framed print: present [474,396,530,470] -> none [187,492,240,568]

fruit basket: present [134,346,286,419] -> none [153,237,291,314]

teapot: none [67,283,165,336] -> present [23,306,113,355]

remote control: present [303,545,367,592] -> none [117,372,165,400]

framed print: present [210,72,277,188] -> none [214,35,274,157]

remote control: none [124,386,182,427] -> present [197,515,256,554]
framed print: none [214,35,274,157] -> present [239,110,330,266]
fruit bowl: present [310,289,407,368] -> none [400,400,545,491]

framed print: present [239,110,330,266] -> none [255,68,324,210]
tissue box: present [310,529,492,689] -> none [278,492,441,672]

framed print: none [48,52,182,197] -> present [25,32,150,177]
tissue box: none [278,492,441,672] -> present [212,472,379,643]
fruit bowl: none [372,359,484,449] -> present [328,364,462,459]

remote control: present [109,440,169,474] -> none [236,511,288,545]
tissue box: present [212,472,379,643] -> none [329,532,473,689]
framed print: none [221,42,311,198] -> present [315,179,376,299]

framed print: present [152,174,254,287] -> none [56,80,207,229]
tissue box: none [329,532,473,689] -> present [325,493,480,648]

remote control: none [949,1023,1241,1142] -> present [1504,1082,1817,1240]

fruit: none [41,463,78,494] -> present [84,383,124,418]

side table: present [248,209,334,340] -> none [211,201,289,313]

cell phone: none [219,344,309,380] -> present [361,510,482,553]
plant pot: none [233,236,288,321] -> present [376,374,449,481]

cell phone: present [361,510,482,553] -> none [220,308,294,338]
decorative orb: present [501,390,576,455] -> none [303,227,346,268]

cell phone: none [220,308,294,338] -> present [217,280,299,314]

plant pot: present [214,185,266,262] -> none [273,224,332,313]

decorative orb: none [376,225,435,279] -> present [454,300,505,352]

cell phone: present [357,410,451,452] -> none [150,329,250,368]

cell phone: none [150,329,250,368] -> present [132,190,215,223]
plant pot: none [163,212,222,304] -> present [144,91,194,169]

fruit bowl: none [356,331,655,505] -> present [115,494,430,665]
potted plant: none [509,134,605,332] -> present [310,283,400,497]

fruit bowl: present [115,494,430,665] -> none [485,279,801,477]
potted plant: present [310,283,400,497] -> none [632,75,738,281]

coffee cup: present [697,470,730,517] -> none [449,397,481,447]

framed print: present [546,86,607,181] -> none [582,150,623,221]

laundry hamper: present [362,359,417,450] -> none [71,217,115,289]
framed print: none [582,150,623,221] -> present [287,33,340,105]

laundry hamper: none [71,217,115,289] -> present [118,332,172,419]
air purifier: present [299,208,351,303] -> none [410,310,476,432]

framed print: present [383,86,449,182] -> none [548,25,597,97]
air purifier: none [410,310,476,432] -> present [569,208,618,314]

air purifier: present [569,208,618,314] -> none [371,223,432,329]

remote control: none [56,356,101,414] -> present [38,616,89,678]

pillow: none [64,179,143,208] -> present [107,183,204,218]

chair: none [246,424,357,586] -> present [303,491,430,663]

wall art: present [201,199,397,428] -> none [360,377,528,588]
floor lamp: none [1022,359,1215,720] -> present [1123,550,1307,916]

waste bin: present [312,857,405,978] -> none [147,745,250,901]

- - - - -

** Task objective **
Return the material exactly as it stands above, but only from its first line to the line containing "decorative orb: none", both ends included.

** Solution **
framed print: present [474,396,530,470] -> none [187,492,240,568]

fruit basket: present [134,346,286,419] -> none [153,237,291,314]

teapot: none [67,283,165,336] -> present [23,306,113,355]

remote control: present [303,545,367,592] -> none [117,372,165,400]

framed print: present [210,72,277,188] -> none [214,35,274,157]

remote control: none [124,386,182,427] -> present [197,515,256,554]
framed print: none [214,35,274,157] -> present [239,110,330,266]
fruit bowl: present [310,289,407,368] -> none [400,400,545,491]

framed print: present [239,110,330,266] -> none [255,68,324,210]
tissue box: present [310,529,492,689] -> none [278,492,441,672]

framed print: none [48,52,182,197] -> present [25,32,150,177]
tissue box: none [278,492,441,672] -> present [212,472,379,643]
fruit bowl: none [372,359,484,449] -> present [328,364,462,459]

remote control: present [109,440,169,474] -> none [236,511,288,545]
tissue box: present [212,472,379,643] -> none [329,532,473,689]
framed print: none [221,42,311,198] -> present [315,179,376,299]

framed print: present [152,174,254,287] -> none [56,80,207,229]
tissue box: none [329,532,473,689] -> present [325,493,480,648]

remote control: none [949,1023,1241,1142] -> present [1504,1082,1817,1240]

fruit: none [41,463,78,494] -> present [84,383,124,418]

side table: present [248,209,334,340] -> none [211,201,289,313]

cell phone: none [219,344,309,380] -> present [361,510,482,553]
plant pot: none [233,236,288,321] -> present [376,374,449,481]

cell phone: present [361,510,482,553] -> none [220,308,294,338]
decorative orb: present [501,390,576,455] -> none [303,227,346,268]

cell phone: none [220,308,294,338] -> present [217,280,299,314]

plant pot: present [214,185,266,262] -> none [273,224,332,313]

decorative orb: none [376,225,435,279] -> present [454,300,505,352]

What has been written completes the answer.